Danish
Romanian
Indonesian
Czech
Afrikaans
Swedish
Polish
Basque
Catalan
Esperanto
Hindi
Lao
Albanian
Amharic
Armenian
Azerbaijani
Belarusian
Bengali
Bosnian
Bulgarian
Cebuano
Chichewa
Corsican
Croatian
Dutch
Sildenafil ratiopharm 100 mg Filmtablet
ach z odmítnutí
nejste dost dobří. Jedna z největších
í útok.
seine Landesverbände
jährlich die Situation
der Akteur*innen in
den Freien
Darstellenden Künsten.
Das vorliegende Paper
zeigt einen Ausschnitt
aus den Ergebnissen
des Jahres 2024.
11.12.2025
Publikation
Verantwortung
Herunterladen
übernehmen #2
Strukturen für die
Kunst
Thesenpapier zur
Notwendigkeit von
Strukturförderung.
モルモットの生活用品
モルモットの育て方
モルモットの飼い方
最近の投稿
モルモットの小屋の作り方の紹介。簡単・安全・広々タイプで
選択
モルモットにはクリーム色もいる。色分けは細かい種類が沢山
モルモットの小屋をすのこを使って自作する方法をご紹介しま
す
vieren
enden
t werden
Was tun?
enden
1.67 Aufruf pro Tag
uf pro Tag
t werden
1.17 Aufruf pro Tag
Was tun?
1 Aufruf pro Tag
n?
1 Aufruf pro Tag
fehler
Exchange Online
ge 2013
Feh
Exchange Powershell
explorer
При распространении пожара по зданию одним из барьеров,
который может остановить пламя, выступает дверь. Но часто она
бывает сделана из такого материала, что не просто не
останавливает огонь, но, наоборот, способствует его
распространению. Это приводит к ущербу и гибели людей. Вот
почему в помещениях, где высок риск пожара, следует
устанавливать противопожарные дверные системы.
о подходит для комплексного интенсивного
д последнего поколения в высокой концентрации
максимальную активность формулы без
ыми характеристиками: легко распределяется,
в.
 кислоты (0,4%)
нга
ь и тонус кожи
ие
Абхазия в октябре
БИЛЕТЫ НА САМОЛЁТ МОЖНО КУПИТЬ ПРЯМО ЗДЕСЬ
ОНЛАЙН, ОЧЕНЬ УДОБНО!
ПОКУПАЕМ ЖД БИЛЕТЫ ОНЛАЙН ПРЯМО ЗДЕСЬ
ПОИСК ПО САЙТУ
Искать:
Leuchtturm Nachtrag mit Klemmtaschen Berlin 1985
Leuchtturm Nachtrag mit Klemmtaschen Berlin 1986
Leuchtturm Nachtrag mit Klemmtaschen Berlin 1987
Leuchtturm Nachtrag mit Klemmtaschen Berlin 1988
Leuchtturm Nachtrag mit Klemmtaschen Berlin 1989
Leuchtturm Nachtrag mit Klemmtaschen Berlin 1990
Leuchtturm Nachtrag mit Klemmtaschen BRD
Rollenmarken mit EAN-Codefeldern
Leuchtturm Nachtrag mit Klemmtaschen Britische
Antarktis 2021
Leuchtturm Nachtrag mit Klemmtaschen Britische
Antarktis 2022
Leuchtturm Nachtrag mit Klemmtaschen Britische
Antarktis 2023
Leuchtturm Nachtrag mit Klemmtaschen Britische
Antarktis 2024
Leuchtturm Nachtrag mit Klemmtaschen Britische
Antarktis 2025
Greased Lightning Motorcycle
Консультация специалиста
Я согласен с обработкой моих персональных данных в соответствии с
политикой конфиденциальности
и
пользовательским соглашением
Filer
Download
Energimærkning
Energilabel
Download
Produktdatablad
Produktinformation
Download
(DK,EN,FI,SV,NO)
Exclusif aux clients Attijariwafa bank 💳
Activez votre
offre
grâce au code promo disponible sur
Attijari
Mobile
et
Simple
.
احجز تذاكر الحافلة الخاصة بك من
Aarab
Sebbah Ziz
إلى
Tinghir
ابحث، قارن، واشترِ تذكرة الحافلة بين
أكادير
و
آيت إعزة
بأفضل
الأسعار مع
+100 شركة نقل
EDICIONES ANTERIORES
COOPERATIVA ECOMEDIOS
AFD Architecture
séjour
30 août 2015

++++

Give back the entire listing verbatim.

• _RESULT FOR THIS TASK_:
Danish
Romanian
Indonesian
Czech
Afrikaans
Swedish
Polish
Basque
Catalan
Esperanto
Hindi
Lao
Albanian
Amharic
Armenian
Azerbaijani
Belarusian
Bengali
Bosnian
Bulgarian
Cebuano
Chichewa
Corsican
Croatian
Dutch
Sildenafil ratiopharm 100 mg Filmtablet
ach z odmítnutí
nejste dost dobří. Jedna z největších
í útok.
seine Landesverbände
jährlich die Situation
der Akteur*innen in
den Freien
Darstellenden Künsten.
Das vorliegende Paper
zeigt einen Ausschnitt
aus den Ergebnissen
des Jahres 2024.
11.12.2025
Publikation
Verantwortung
Herunterladen
übernehmen #2
Strukturen für die
Kunst
Thesenpapier zur
Notwendigkeit von
Strukturförderung.
モルモットの生活用品
モルモットの育て方
モルモットの飼い方
最近の投稿
モルモットの小屋の作り方の紹介。簡単・安全・広々タイプで
選択
モルモットにはクリーム色もいる。色分けは細かい種類が沢山
モルモットの小屋をすのこを使って自作する方法をご紹介しま
す
vieren
enden
t werden
Was tun?
enden
1.67 Aufruf pro Tag
uf pro Tag
t werden
1.17 Aufruf pro Tag
Was tun?
1 Aufruf pro Tag
n?
1 Aufruf pro Tag
fehler
Exchange Online
ge 2013
Feh
Exchange Powershell
explorer
При распространении пожара по зданию одним из барьеров,
который может остановить пламя, выступает дверь. Но часто она
бывает сделана из такого материала, что не просто не
останавливает огонь, но, наоборот, способствует его
распространению. Это приводит к ущербу и гибели людей. Вот
почему в помещениях, где высок риск пожара, следует
устанавливать противопожарные дверные системы.
о подходит для комплексного интенсивного
д последнего поколения в высокой концентрации
максимальную активность формулы без
ыми характеристиками: легко распределяется,
в.
 кислоты (0,4%)
нга
ь и тонус кожи
ие
Абхазия в октябре
БИЛЕТЫ НА САМОЛЁТ МОЖНО КУПИТЬ ПРЯМО ЗДЕСЬ
ОНЛАЙН, ОЧЕНЬ УДОБНО!
ПОКУПАЕМ ЖД БИЛЕТЫ ОНЛАЙН ПРЯМО ЗДЕСЬ
ПОИСК ПО САЙТУ
Искать:
Leuchtturm Nachtrag mit Klemmtaschen Berlin 1985
Leuchtturm Nachtrag mit Klemmtaschen Berlin 1986
Leuchtturm Nachtrag mit Klemmtaschen Berlin 1987
Leuchtturm Nachtrag mit Klemmtaschen Berlin 1988
Leuchtturm Nachtrag mit Klemmtaschen Berlin 1989
Leuchtturm Nachtrag mit Klemmtaschen Berlin 1990
Leuchtturm Nachtrag mit Klemmtaschen BRD
Rollenmarken mit EAN-Codefeldern
Leuchtturm Nachtrag mit Klemmtaschen Britische
Antarktis 2021
Leuchtturm Nachtrag mit Klemmtaschen Britische
Antarktis 2022
Leuchtturm Nachtrag mit Klemmtaschen Britische
Antarktis 2023
Leuchtturm Nachtrag mit Klemmtaschen Britische
Antarktis 2024
Leuchtturm Nachtrag mit Klemmtaschen Britische
Antarktis 2025
Greased Lightning Motorcycle
Консультация специалиста
Я согласен с обработкой моих персональных данных в соответствии с
политикой конфиденциальности
и
пользовательским соглашением
Filer
Download
Energimærkning
Energilabel
Download
Produktdatablad
Produktinformation
Download
(DK,EN,FI,SV,NO)
Exclusif aux clients Attijariwafa bank 💳
Activez votre
offre
grâce au code promo disponible sur
Attijari
Mobile
et
Simple
.
احجز تذاكر الحافلة الخاصة بك من
Aarab
Sebbah Ziz
إلى
Tinghir
ابحث، قارن، واشترِ تذكرة الحافلة بين
أكادير
و
آيت إعزة
بأفضل
الأسعار مع
+100 شركة نقل
EDICIONES ANTERIORES
COOPERATIVA ECOMEDIOS
AFD Architecture
séjour
30 août 2015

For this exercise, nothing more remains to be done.